Simulated LULC change for the year 2030

Table 5 Urban land expansion in the study area from 2015 to 2030

Fig. 10

Gains (red) and losses (blue) in land-use classes 2015–2030 (percentages %)

Fig. 11

Contributions of each land-use class in urban growth 2015–2030 (% change)

Looking at the spatial patterns of land change in the future, the evidence shows that the rate of conversions from non-built to built-up areas is quite rapid, with scattered patches of urban development in agricultural areas characterizing the urban sprawl in the Nile valley. The simulated future LULC changes indicate increasing pressure on agricultural lands (one of the most important resources in Egypt). Socioeconomic conditions and the roads network have played important roles in producing these spatial patterns. Spatial diffusion of built areas spreads outward from the core of existing built-up areas along with the roadways. This is mainly because of road expansion and weak regulation over increasing the population; citizens have no strong motivations to move outside the valley towards the new city.

4 Conclusion

The urban growth of Asyut region make it one of the fastest growing urban regions in Egypt, and this growth has unprecedented effects on LULC changes. However, no research had previously addressed the simulation of future urban growth of the Asyut region. In this respect, the Markov-CA model in combination with socio-economic and natural urban driving forces was used to predict the future LULC changes during the next 15 years (until 2030).
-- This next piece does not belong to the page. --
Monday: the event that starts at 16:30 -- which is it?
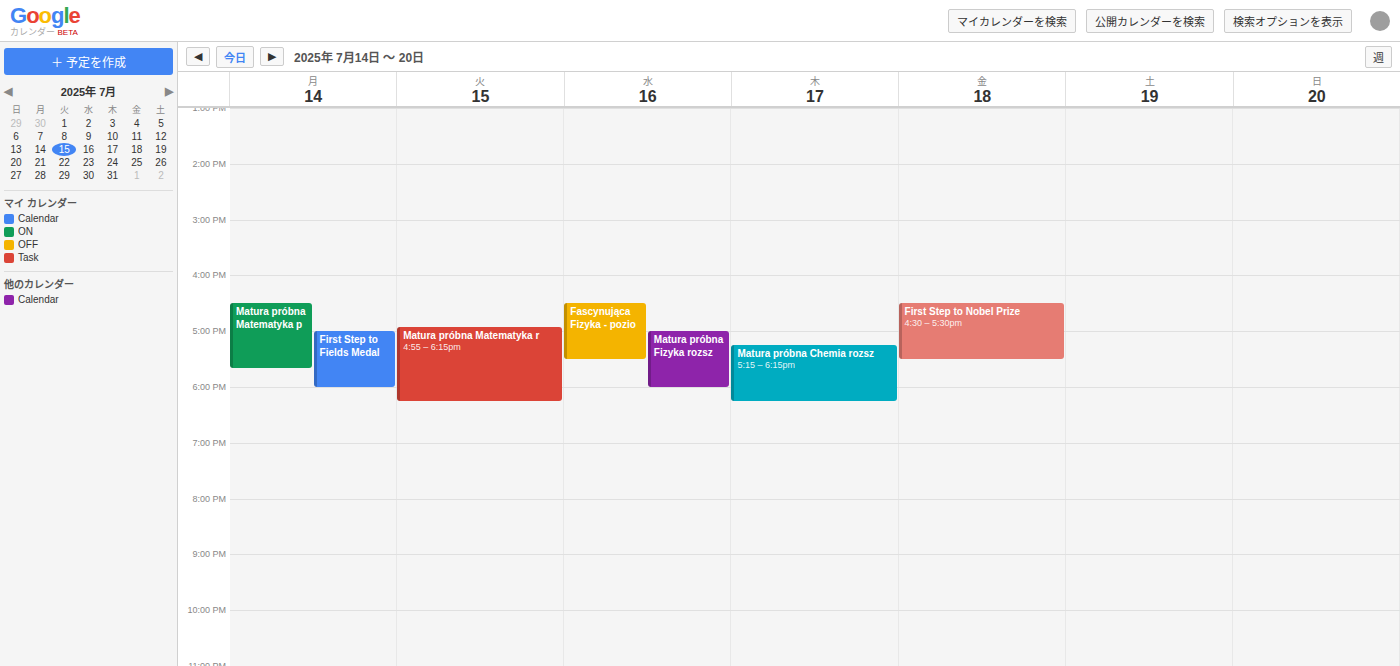
"Matura próbna Matematyka p"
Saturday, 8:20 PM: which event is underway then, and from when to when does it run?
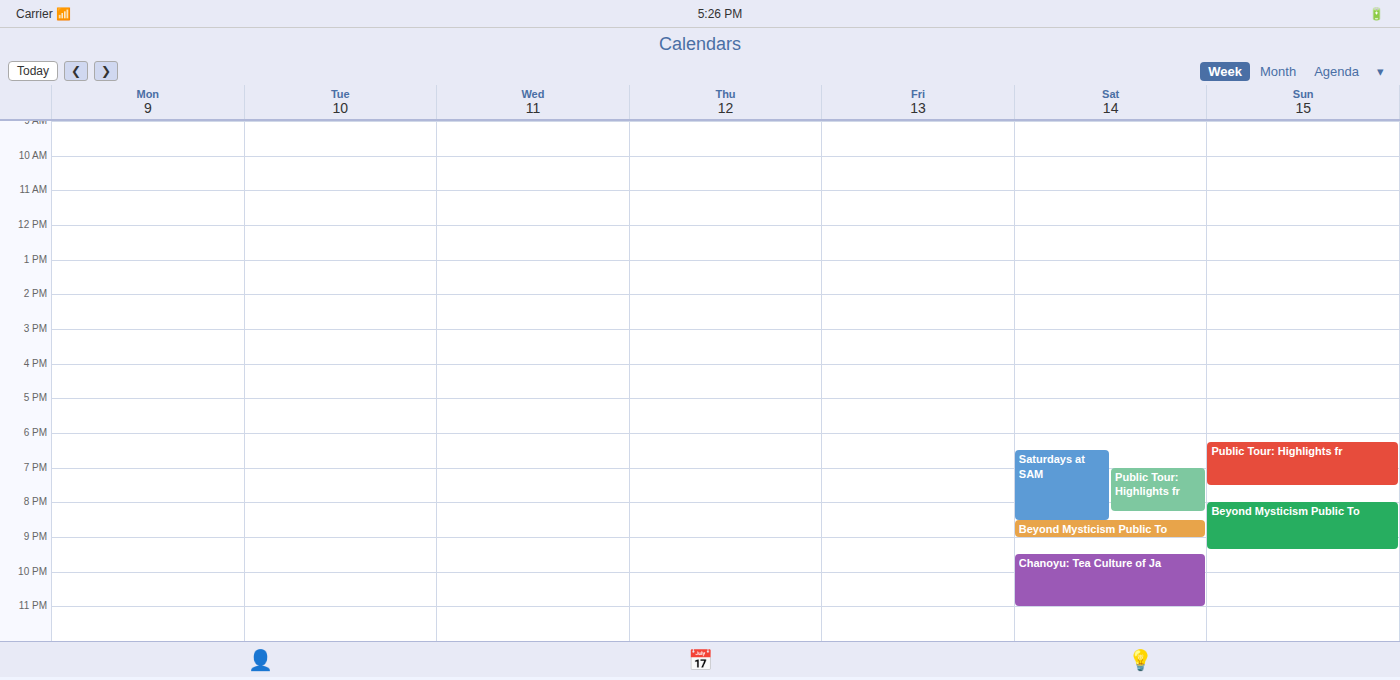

Strong evidence suggests that urban expansion will continue to occur in the Asyut region throughout the next 15 years. The temporal mapping of built-up areas and simulation models for the next 15 years indicate that the projected urban expansion will be directed mainly near to New Asyut city, existing built-up areas, and the agricultural-lands border. The main swap in land use will occur between urban and agricultural lands; however, it should occur between urban and desert lands. This problem is mainly because of (a) the relative location of these agricultural lands being near to existing built-up boundaries, (b) the lack of regulations that ensure protecting the agricultural lands, and (c) New Asyut city is not able to absorb all of the urban expansion. Thus, it is clear that the decision-makers should act strongly on other urban development driving forces than are used in this study, whether natural or socioeconomic, to control future urban growth.
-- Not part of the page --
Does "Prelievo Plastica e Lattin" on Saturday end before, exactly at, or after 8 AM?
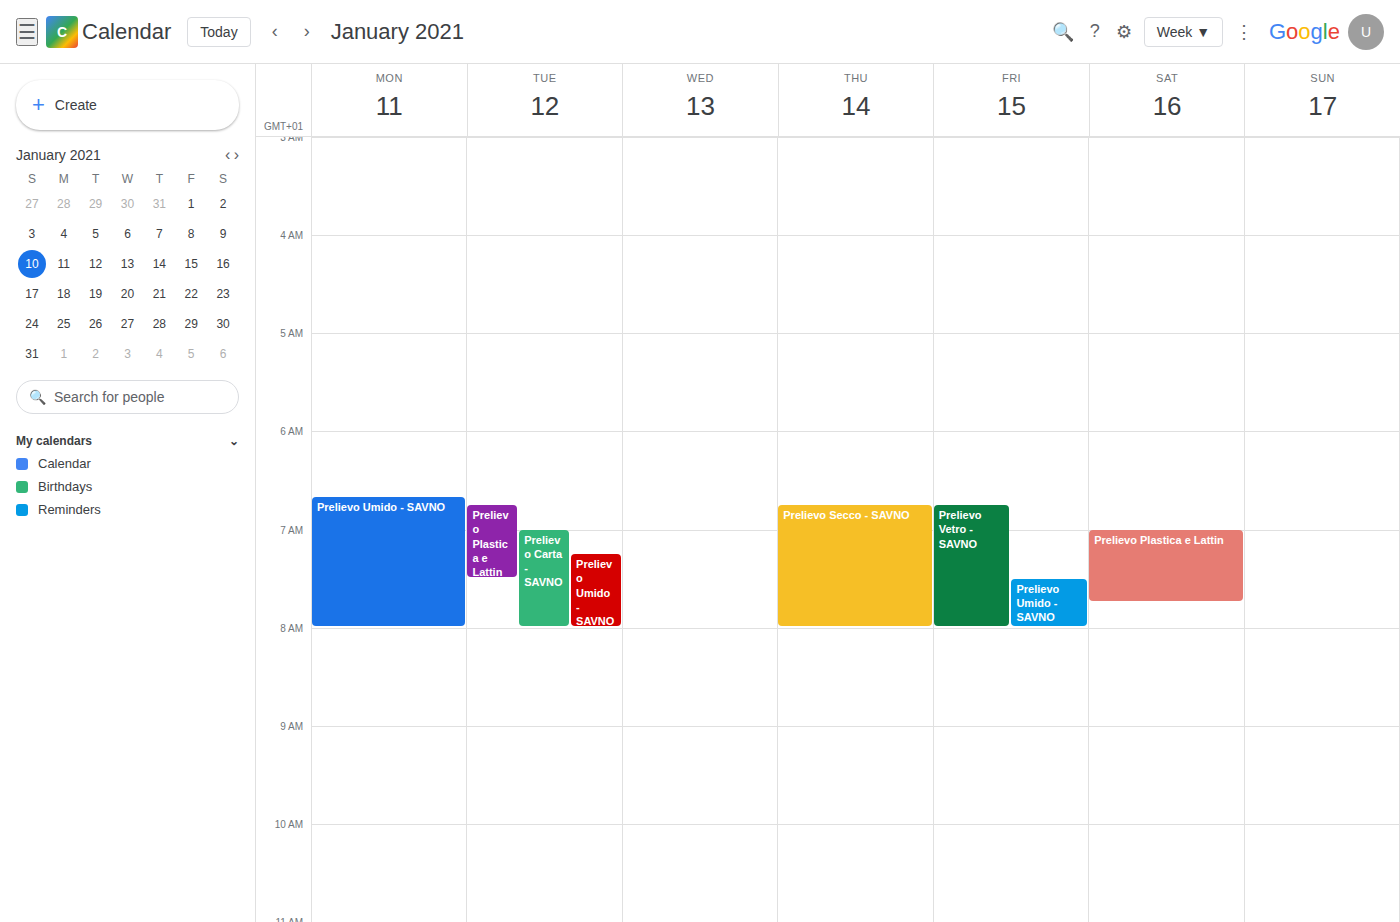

The outcome of the LULC study investigated here will provide decision-makers and urban planners with the basic information necessary for the integrated assessment and management of future urban growth in the study area. It will inform them of the extent of growth that can be expected so that they can adapt their policies to the expected situation.
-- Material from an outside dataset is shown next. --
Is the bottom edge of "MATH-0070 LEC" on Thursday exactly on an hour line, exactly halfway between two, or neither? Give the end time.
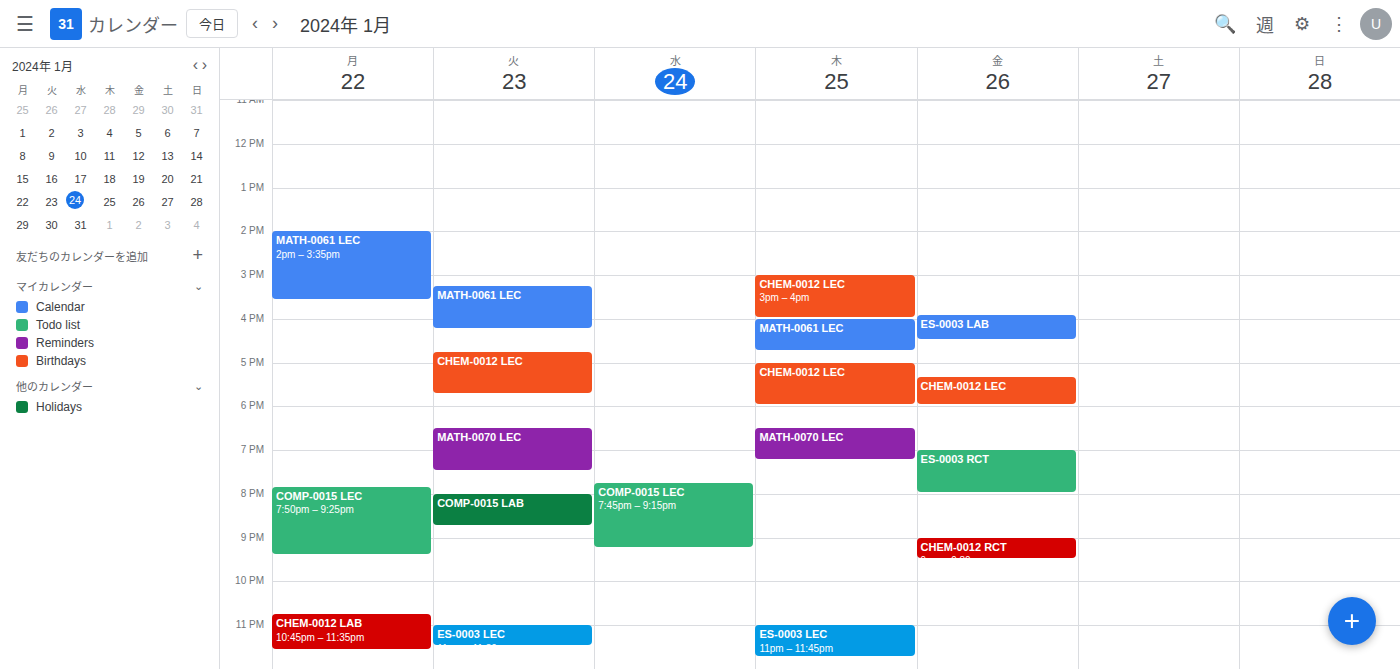
7:15 PM -- neither: a quarter of the way from the 7 PM line to the 8 PM line.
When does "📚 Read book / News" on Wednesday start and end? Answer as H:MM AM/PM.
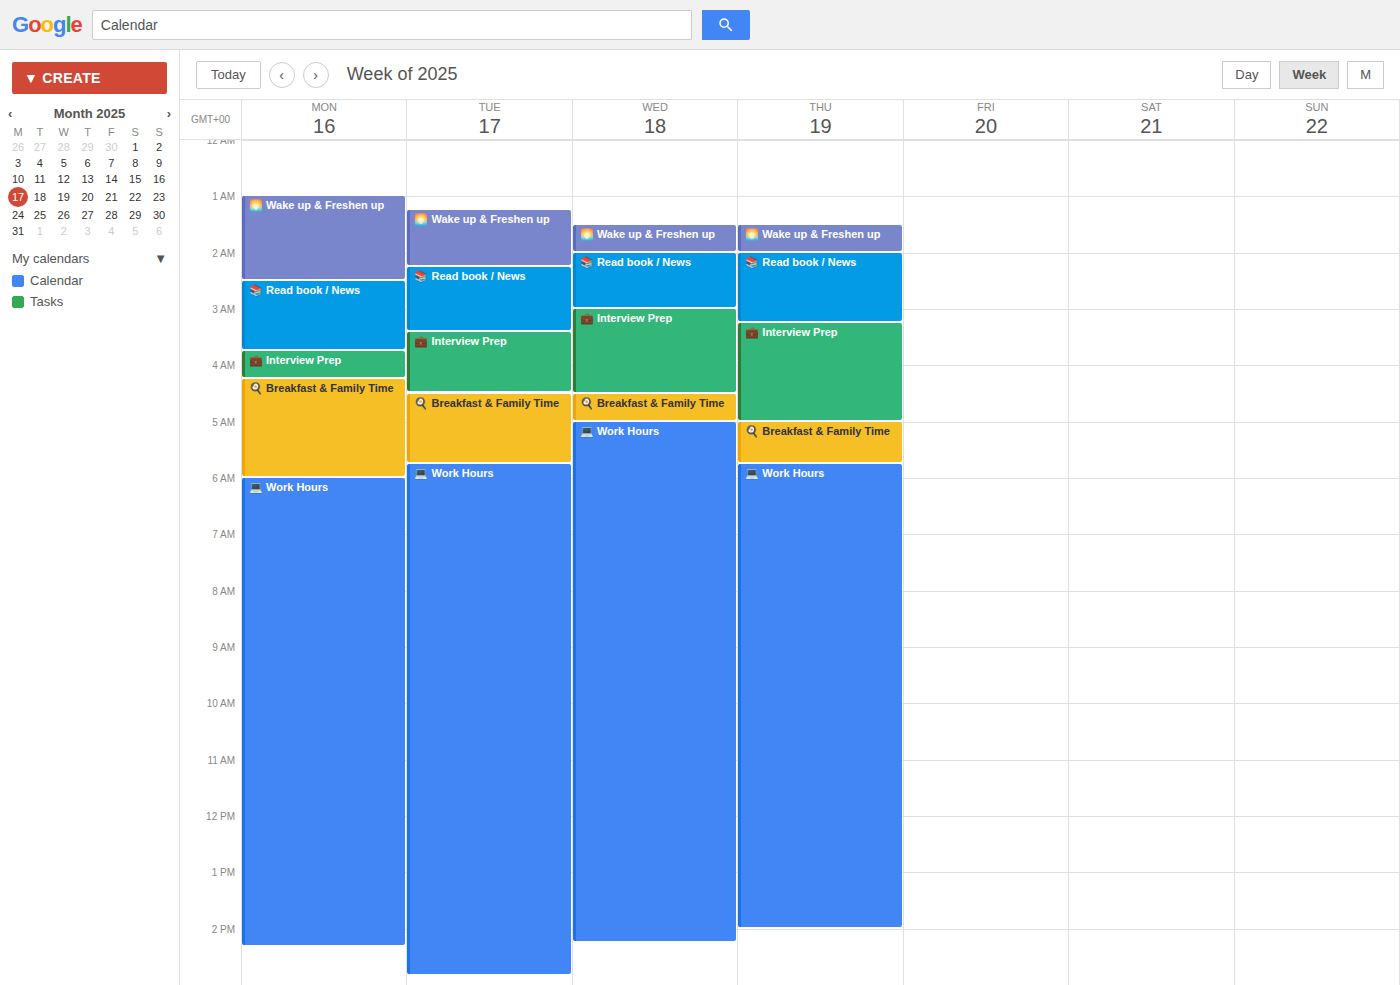
2:00 AM to 3:00 AM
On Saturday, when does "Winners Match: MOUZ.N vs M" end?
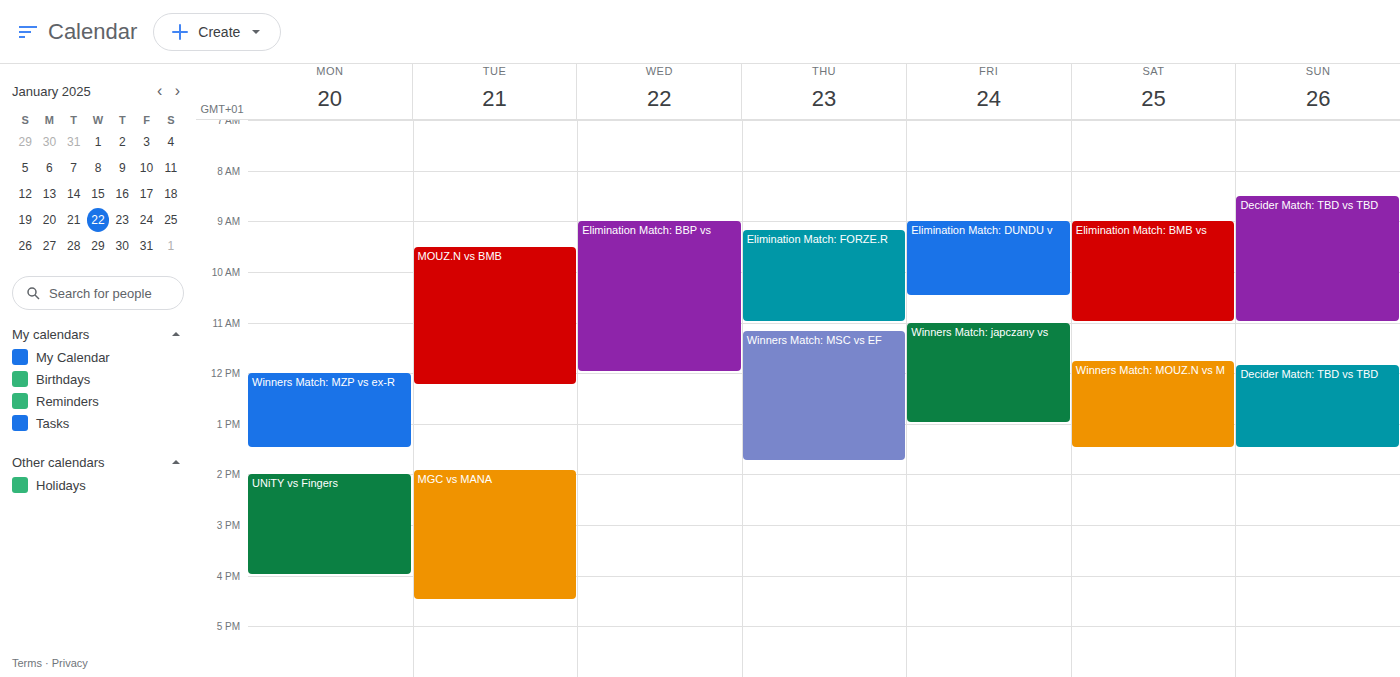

Urban areas are responsible for the majority of resource consumption, thus instigating an increasing need to create smarter management for the future, which provides greener and more sustainable urban dynamics. In this study, the combined approach, using remote sensing and future modeling, is a powerful and productive direction for achieving improved understanding, and representing future urban data; such an approach will help in better planning the future and conserving natural resources, because it is vital to ensure cities are made greener and more sustainable.